Sabtu, 23 Juli 2022

INTERPRETASI TEKS, INTERTEKS, DAN SASTRA: NAWAL EL SAADAWI

Saya duduk sambil menikmati  kopi di malam hari, di tangan ada buku  karya Ayu Utami berjudul “Simple Miracles”[1]—yang sesekali membaca lalu di letakkannya. Saat membaca pesan di watshaap, diminta untuk membedah buku. Saat itu, pesan itu dijawab dengan Bahasa Indonesia ‘menolak untuk mau membedah buku ditawarkan pengirim pesan,’ alasannya sederhana, karena merasa belum memiliki kopetensi di novel bergenre seperti itu. Dan  melanjutkan lagi membaca—karena seharusnya  perempuan lebih pantas membicarakannya.—Karena, merasa kurang enak hati, sebab  narasi pesannya ‘memaksa harus membedahnya dari perspektif kaum adam’—baik atau buruk kuterima dengan terpaksa membaca ulang karya magnumopus[2] Nawal  El Saadawi.

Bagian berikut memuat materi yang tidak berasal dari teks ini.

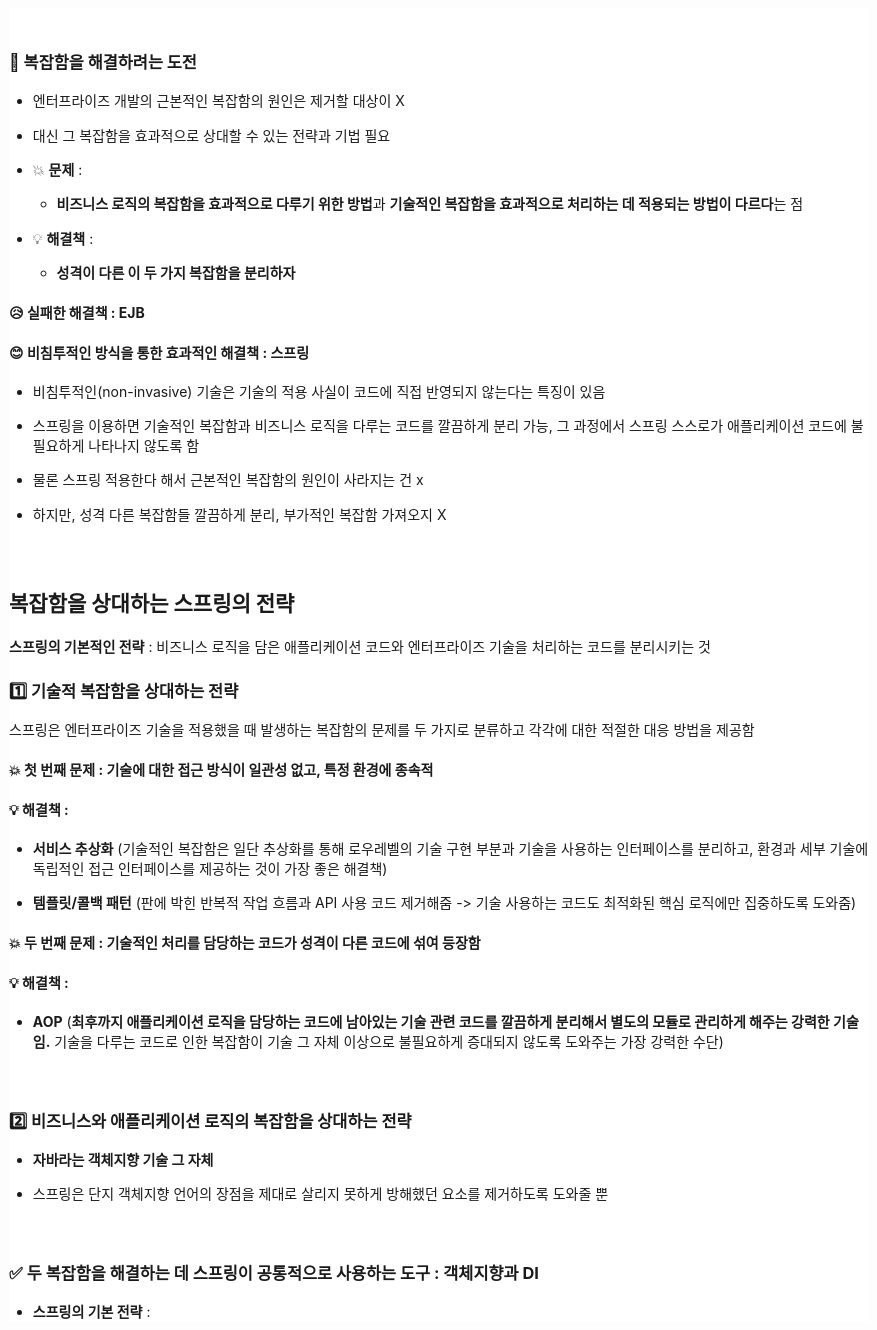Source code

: <br>

### 📝 복잡함을 해결하려는 도전
- 엔터프라이즈 개발의 근본적인 복잡함의 원인은 제거할 대상이 X

- 대신 그 복잡함을 효과적으로 상대할 수 있는 전략과 기법 필요
- 💥 **문제** : 

	- **비즈니스 로직의 복잡함을 효과적으로 다루기 위한 방법**과 **기술적인 복잡함을 효과적으로 처리하는 데 적용되는 방법이 다르다**는 점
- 💡 **해결책** : 
	- **성격이 다른 이 두 가지 복잡함을 분리하자**

#### 😥 실패한 해결책 : EJB

#### 😊 비침투적인 방식을 통한 효과적인 해결책 : 스프링
- 비침투적인(non-invasive) 기술은 기술의 적용 사실이 코드에 직접 반영되지 않는다는 특징이 있음

- 스프링을 이용하면 기술적인 복잡함과 비즈니스 로직을 다루는 코드를 깔끔하게 분리 가능, 그 과정에서 스프링 스스로가 애플리케이션 코드에 불필요하게 나타나지 않도록 함
- 물론 스프링 적용한다 해서 근본적인 복잡함의 원인이 사라지는 건 x
- 하지만, 성격 다른 복잡함들 깔끔하게 분리, 부가적인 복잡함 가져오지 X	

<br>

## 복잡함을 상대하는 스프링의 전략
**스프링의 기본적인 전략** : 비즈니스 로직을 담은 애플리케이션 코드와 엔터프라이즈 기술을 처리하는 코드를 분리시키는 것


### 1️⃣ 기술적 복잡함을 상대하는 전략
스프링은 엔터프라이즈 기술을 적용했을 때 발생하는 복잡함의 문제를 두 가지로 분류하고 각각에 대한 적절한 대응 방법을 제공함


#### 💥 첫 번째 문제  : 기술에 대한 접근 방식이 일관성 없고, 특정 환경에 종속적
#### 💡 해결책 : 
- **서비스 추상화** (기술적인 복잡함은 일단 추상화를 통해 로우레벨의 기술 구현 부분과 기술을 사용하는 인터페이스를 분리하고, 환경과 세부 기술에 독립적인 접근 인터페이스를 제공하는 것이 가장 좋은 해결책)

- **템플릿/콜백 패턴** (판에 박힌 반복적 작업 흐름과 API 사용 코드 제거해줌 -> 기술 사용하는 코드도 최적화된 핵심 로직에만 집중하도록 도와줌)

#### 💥 두 번째 문제  : 기술적인 처리를 담당하는 코드가 성격이 다른 코드에 섞여 등장함
#### 💡 해결책 : 
- **AOP** (**최후까지 애플리케이션 로직을 담당하는 코드에 남아있는 기술 관련 코드를 깔끔하게 분리해서 별도의 모듈로 관리하게 해주는 강력한 기술임.** 기술을 다루는 코드로 인한 복잡함이 기술 그 자체 이상으로 불필요하게 증대되지 않도록 도와주는 가장 강력한 수단)

<br>

### 2️⃣ 비즈니스와 애플리케이션 로직의 복잡함을 상대하는 전략
- **자바라는 객체지향 기술 그 자체**

- 스프링은 단지 객체지향 언어의 장점을 제대로 살리지 못하게 방해했던 요소를 제거하도록 도와줄 뿐

<br>

### ✅ 두 복잡함을 해결하는 데 스프링이 공통적으로 사용하는 도구 : 객체지향과 DI
- **스프링의 기본 전략** :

Adalah karya sastra dari arab yang telah diterjemahkan ke dalam bahasa Indonesia, oleh Amir Sutaarga. Terjemahan ke Indonesia diambil dari alih bahasa juga yaitu bahasa Inggris, "Women at Point Zero", terbit 1983, bukan diterjemahkan dari  bahasa ibu—yang pertama kali seorang penulis (Nawaal El Saadewi) menulis. Dengan menggunakan judul "emra'a enda noktas el sifr", berbahasa Arab terbit pertama 1975. Membaca secara singkat dan mencoba menangkap teks,  interteks, dan Nawal itu sendiri.

Nawal secara pribadi lahir dan tumbuh besar di keluarga yang cukup. Mengapa demikian, dapat dibaca secara latarbelakang pendidikan. Dia mengambil jurusan kedokteran. Sehingga cita-cita menjadi seorang dokter berjalan sesuai harapan, dapat dikatakan begitu sukses.

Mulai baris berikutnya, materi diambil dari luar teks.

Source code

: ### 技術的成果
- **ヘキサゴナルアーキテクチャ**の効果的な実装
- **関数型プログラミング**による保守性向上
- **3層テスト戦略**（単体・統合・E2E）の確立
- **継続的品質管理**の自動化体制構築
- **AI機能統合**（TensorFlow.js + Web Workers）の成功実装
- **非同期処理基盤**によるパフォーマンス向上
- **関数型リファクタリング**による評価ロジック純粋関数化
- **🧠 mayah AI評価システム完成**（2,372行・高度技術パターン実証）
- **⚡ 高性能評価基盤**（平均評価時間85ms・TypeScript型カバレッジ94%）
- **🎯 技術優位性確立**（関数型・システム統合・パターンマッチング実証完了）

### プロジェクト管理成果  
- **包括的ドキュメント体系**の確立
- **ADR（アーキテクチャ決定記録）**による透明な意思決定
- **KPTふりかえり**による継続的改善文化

Membaca sastra tentu memposisikan diri sebagai pembaca yang mampu menerima segala apapun pada teks. Membaca sastra tentu ada dua hal perlu disadari; satu sebagai pembaca menangkap teks, dua, membaca di luar teks (interteks). Pada hal ini penulis berusaha menggunakan keduanya agar menemukan pandangan secara general menegnai gagasan universiltas karya dan penulis.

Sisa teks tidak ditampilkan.